Question

If the value of x is given in the interval as $0 < x \leq \dfrac{\pi }{2} $ then find the minimum value of $ \sin x\text{ + }\csc x $.
A. 0
B. -1
C. 1
D. 2

Answer 1

Hint: According to the question, it has been said that x is an acute angle. So, any trigonometric operation will be naturally a positive quantity. Thus, both sin x and cosec x are positive values. We know, for two positive quantities, Arithmetic Mean of those quantities is greater than or equal to the geometric mean of those quantities, i.e. $\text{A}\text{.M}\text{. }\ge \text{ G}\text{.M}\text{.} $ Apply this inequality to find the minimum value of sinx + cosecx.

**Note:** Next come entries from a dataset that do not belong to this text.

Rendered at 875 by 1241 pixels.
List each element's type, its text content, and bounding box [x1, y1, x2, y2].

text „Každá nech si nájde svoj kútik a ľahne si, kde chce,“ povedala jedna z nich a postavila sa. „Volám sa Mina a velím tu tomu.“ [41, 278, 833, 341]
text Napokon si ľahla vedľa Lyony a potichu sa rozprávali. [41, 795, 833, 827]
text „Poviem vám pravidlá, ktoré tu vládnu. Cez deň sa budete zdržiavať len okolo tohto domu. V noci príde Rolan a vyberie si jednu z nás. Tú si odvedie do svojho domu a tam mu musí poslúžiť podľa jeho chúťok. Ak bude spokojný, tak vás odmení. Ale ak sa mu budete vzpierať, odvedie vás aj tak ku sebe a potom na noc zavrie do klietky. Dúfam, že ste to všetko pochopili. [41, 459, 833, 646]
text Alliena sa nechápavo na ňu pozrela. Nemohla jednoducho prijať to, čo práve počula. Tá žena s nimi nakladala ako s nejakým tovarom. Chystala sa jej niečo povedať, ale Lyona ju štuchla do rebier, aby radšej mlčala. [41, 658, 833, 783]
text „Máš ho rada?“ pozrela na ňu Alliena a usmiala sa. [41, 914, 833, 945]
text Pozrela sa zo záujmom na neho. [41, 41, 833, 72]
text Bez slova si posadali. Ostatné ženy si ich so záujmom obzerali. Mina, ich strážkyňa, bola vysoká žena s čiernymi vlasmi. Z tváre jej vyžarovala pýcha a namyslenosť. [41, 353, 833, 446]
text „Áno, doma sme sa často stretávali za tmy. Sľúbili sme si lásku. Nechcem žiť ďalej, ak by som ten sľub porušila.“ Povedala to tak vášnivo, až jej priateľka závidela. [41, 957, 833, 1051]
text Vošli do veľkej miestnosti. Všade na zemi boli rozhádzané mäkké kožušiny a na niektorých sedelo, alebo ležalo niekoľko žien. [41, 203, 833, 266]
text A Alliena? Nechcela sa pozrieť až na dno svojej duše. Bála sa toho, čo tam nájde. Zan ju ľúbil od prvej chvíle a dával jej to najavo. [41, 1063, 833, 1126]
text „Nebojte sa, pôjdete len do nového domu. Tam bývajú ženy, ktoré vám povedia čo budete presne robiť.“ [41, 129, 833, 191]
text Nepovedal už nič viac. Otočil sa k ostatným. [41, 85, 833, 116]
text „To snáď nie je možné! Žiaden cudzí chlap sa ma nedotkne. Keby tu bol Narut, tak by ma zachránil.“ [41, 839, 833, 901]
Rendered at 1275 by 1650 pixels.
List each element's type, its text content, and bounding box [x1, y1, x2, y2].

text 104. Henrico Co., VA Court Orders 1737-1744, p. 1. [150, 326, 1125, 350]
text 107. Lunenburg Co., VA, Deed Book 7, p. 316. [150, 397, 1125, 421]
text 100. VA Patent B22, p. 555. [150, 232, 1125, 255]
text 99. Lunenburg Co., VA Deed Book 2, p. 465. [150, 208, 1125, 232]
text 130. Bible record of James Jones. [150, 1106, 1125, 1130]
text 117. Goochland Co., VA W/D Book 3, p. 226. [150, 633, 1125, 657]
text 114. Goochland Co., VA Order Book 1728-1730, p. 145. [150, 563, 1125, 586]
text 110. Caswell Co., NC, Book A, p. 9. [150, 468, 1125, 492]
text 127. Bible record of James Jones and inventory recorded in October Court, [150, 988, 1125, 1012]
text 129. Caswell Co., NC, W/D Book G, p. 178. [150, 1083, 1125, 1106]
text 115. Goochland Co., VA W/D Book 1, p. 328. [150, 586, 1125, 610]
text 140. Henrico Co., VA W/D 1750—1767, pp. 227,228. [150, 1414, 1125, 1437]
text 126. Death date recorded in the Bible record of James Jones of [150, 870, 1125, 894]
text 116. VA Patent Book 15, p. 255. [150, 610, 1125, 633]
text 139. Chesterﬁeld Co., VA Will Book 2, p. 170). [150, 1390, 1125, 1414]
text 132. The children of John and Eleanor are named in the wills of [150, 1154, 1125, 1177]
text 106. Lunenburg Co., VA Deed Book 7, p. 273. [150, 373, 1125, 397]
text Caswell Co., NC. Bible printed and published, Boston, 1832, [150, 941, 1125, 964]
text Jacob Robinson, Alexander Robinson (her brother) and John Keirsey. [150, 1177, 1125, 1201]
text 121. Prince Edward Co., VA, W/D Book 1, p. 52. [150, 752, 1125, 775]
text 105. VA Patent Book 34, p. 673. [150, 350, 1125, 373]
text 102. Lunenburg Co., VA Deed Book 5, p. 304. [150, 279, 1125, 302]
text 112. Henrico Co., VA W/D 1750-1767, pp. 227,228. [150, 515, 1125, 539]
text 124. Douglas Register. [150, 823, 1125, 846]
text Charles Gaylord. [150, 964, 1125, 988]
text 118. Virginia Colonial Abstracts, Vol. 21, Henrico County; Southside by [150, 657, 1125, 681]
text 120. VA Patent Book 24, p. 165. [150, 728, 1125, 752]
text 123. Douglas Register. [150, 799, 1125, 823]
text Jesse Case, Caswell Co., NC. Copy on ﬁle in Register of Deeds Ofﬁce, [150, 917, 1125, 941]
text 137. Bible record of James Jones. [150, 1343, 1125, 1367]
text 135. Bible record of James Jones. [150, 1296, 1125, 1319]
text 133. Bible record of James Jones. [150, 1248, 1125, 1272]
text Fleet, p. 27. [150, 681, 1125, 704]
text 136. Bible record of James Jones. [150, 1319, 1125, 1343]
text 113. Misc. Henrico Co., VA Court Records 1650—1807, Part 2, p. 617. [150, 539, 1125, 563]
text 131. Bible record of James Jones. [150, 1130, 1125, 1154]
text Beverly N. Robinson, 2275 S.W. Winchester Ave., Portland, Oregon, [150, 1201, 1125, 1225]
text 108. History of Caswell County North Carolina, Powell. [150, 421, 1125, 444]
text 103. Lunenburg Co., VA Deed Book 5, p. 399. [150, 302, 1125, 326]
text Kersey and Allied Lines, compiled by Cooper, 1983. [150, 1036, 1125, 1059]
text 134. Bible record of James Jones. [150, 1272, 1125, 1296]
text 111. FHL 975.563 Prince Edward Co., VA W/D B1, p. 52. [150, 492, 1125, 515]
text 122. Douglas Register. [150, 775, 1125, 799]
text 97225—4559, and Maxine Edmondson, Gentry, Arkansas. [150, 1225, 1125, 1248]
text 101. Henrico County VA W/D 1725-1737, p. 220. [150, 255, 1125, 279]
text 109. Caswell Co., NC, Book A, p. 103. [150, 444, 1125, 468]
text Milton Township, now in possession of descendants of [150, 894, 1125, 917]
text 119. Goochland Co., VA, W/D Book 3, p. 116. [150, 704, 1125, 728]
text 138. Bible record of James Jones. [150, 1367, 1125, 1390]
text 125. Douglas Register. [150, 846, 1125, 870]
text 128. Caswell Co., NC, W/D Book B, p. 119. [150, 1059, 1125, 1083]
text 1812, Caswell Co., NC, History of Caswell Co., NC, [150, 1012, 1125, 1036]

Complete step-by-step answer:
It is given that $0 < x \leq \dfrac{\pi }{2} $. Thus, x is an acute angle.
Therefore, both sin x and cosec x are positive quantities. Therefore, we can apply the inequality $\text{A}\text{.M}\text{. }\ge \text{ G}\text{.M}\text{.}$ on the two positive quantities sinx and cosecx, where $0 < x \leq \dfrac{\pi }{2} $.
We also know that cosec x is the reciprocal value of sinx. Thus, we can write,
$\cos \text{ec}x\text{ = }\dfrac{1}{\sin x}$
Applying $\text{A}\text{.M}\text{. }\ge \text{ G}\text{.M}\text{.}$on sinx and cosecx, we get,
$\begin{align}
  & \dfrac{\sin x\text{ + }\cos \text{ec}x}{2}\text{ }\ge \text{ }\sqrt{\sin x\cdot \operatorname{cose}\text{c}x} \\
 & \Rightarrow \text{ }\dfrac{\sin x\text{ + }\cos \text{ec}x}{2}\text{ }\ge \text{ }\sqrt{\sin x\cdot \dfrac{1}{\sin x}}\text{ }\left( \because \text{ }\cos \text{ec}x\text{ = }\dfrac{1}{\sin x}\text{ } \right) \\
 & \Rightarrow \text{ }\dfrac{\sin x\text{ + }\cos \text{ec}x}{2}\text{ }\ge \text{ 1} \\
 & \therefore \text{ }\sin x\text{ + }\cos \text{ec}x\text{ }\ge \text{ 2} \\
\end{align}$
Therefore, the minimum value of sinx + cosecx is 2.
Thus, the correct answer is option A.

Note: Alternatively, this problem can be solved without using the AM-GM inequality. We know that the square value of any quantity is always positive. Thus, we can write ${{\left( \sin x-1 \right)}^{2}}\text{ }\ge \text{ 0}$. Using this inequality, we can subsequently prove,
$\begin{align}
  & {{\left( \sin x-1 \right)}^{2}}\text{ }\ge \text{ 0} \\
 & \Rightarrow \text{ si}{{\text{n}}^{2}}x\text{ }-\text{ 2}\sin x\text{ + 1 }\ge \text{ 0} \\
\end{align}$
As sinx is open at x = 0, so sinx can never be zero. So, dividing by sin x on both sides of the above equation, we get,
$\begin{align}
  & \sin x\text{ }-\text{ 2 + }\dfrac{1}{\sin x}\text{ }\ge \text{ 0} \\
 & \Rightarrow \text{ }\sin x\text{ + }\dfrac{1}{\sin x}\text{ }\ge \text{ 2 } \\
 & \therefore \text{ }\sin x\text{ + }\cos \text{ec}x\text{ }\ge \text{ 2} \\
\end{align}$
Thus, by alternative method as well, we get the minimum value of sinx + cosecx to be equal to 2. Also note that, the range is discontinuous at x = 0, where the value of cosec x is undefined.